Indeed, a conflict of this magnitude requires an exceptionally qualified mediator. What better doctor to invoke than the king of conflict resolution himself, Dr. Martin Luther King Jr.? Few people in our history have more impeccable credentials for managing intractable conflict than Dr. King. If he were here today, what would the brilliant and honorable mediator prescribe for what seems to be an obstinate conflict of epic proportions between the schools of thought in this election? From his decades of experience with such conflict King crafted the Six Principles of Nonviolence, an approach we’d be smart to consider as a starting point for surviving November while maintaining our dignity, and then for moving forward more constructively.

Principle One: Nonviolence is a way of life for courageous people.
Dr. King would want us to know that the high road is always the hardest road. It takes enormous courage not to sink to the level of our enemies. It’s easy to rage on Facebook and get 25 “likes.” It is time to do better, and better will likely feel harder.

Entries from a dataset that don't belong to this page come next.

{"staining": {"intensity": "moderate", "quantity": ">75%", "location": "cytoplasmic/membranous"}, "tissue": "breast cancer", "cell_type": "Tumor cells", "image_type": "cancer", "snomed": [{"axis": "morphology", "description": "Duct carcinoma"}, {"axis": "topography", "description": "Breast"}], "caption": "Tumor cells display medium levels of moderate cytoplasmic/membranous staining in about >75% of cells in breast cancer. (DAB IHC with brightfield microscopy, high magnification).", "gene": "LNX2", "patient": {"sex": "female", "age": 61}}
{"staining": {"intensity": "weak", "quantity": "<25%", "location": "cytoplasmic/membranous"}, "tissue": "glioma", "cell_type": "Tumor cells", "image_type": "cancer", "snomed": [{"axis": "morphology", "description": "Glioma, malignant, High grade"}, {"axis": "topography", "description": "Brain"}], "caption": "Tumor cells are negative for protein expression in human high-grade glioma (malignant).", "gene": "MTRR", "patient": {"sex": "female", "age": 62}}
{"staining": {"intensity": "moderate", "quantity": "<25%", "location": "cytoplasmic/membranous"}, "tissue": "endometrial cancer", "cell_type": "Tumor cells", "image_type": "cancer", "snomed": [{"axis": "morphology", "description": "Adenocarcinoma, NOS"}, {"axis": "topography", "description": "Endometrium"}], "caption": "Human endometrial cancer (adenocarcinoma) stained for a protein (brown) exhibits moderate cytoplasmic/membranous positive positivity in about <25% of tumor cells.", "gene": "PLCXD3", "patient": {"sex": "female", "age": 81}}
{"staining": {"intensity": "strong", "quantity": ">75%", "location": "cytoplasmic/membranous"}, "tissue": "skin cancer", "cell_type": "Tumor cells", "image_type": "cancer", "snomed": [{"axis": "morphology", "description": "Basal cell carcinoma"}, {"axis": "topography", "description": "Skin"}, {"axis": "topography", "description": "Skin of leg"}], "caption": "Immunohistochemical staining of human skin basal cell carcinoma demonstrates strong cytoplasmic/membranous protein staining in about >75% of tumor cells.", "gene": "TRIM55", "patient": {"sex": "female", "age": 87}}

Important work is always hard work. 

Principle Two: Nonviolence seeks to win friendship and understanding.
The good doctor believed that together we could be stronger. He imagined that we could be a Beloved Community if we just understood that to wish ill for our neighbor only brings illness to ourselves. We are interconnected, and by spitting poison at one another we only poison our shared drinking well. You may counter argue by saying “Well they’re doing it!” 
Pause. Ask yourself, "Is this who I really am?" Then ask yourself, "Will this be effective?"

Principle Three: Nonviolence seeks to defeat injustice not people.
Dr. King would want us to consider reframing the problem. A nonviolent approach treats our enemies as equal victims in our current system, but not necessarily evil people. Each of us was raised in a unique context that led us to the beliefs we have now, and we each feel legitimately justified in our perspective. As explained by psychologist Neil Kressel, “It is important to remember that virtually all perpetrators of great evil in the world believed that they were victims of some longstanding prior outrage that justified their militancy” (2002). 

Principle Four: Nonviolence holds that suffering can educate and transform.
Dr. King would ask us to try and see the good in our struggle. If we can be transformed by our new understanding, we can exceed possibilities that didn’t exist for us before. We can come out of this better than we were.

Principle Five: Nonviolence chooses love instead of hate.
Okay, this one isn’t easy, but Dr. King would ask us to try and respond to hate with love. Just try it on for one day. Okay, an hour. See if you feel any different.

Principle Six: Nonviolence believes that the universe is on the side of justice.
A nonviolent resistor has faith that justice and truth will prevail. We do not give up the struggle for justice, but we become less attached to it when we recognize ourselves as change agents in a larger plan that we cannot accelerate through interpersonal or intergroup attacks.

You may be concerned that applying the Six Principles could potentially turn you into a human doormat. How can we make social change with so much love and such little fight? According to Dr. King the Six Principles don’t necessarily preclude direct action against injustice, which he outlined in his Steps of Nonviolent Social Change. We can fight the good fight and still do it honorably.

King exercised this ambitious code of behavior while imprisoned by his oppressors, having suffered decades of extreme violence and murder against his own people. If one man could practice such grace in his approach to his assailants and at the same time be incredibly effective in the fight for social change, then surely we can at least give it a try.

Even a less experienced mediator than Dr. King would tell you that if something isn’t working you should try a new approach. I want to feel better when I wake up in the morning. What do you say, America, won’t you join me?